_EXERCISE BRIEF:_
The reply should be the records repeated exactly, without any images.

_DATASET EXCERPTS:_
——

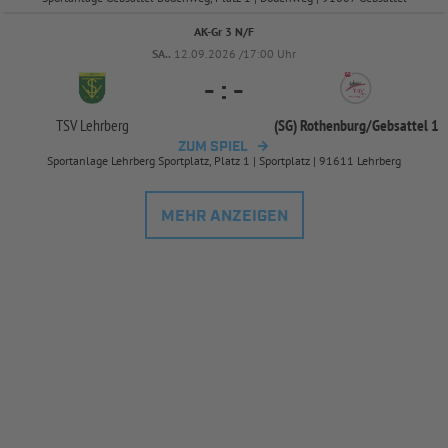
AK-Gr 3 N/F
SA..
12.09.2026 /17:00 Uhr
-
:
-
TSV Lehrberg
(SG) Rothenburg/
Gebsattel 1
ZUM SPIEL
Sportanlage Lehrberg Sportplatz, Platz 1 | Sportplatz | 91611 Lehrberg
MEHR ANZEIGEN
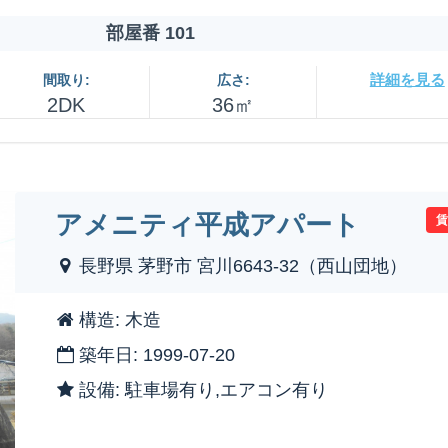
部屋番 101
詳細を見る
間取り:
広さ:
2DK
36㎡
アメニティ平成アパート
長野県 茅野市 宮川6643-32（西山団地）
構造: 木造
築年日: 1999-07-20
設備: 駐車場有り,エアコン有り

——

_WRITTEN ANSWER:_
AK-Gr 3 N/F
SA..
12.09.2026 /17:00 Uhr
-
:
-
TSV Lehrberg
(SG) Rothenburg/
Gebsattel 1
ZUM SPIEL
Sportanlage Lehrberg Sportplatz, Platz 1 | Sportplatz | 91611 Lehrberg
MEHR ANZEIGEN
部屋番 101
詳細を見る
間取り:
広さ:
2DK
36㎡
アメニティ平成アパート
長野県 茅野市 宮川6643-32（西山団地）
構造: 木造
築年日: 1999-07-20
設備: 駐車場有り,エアコン有り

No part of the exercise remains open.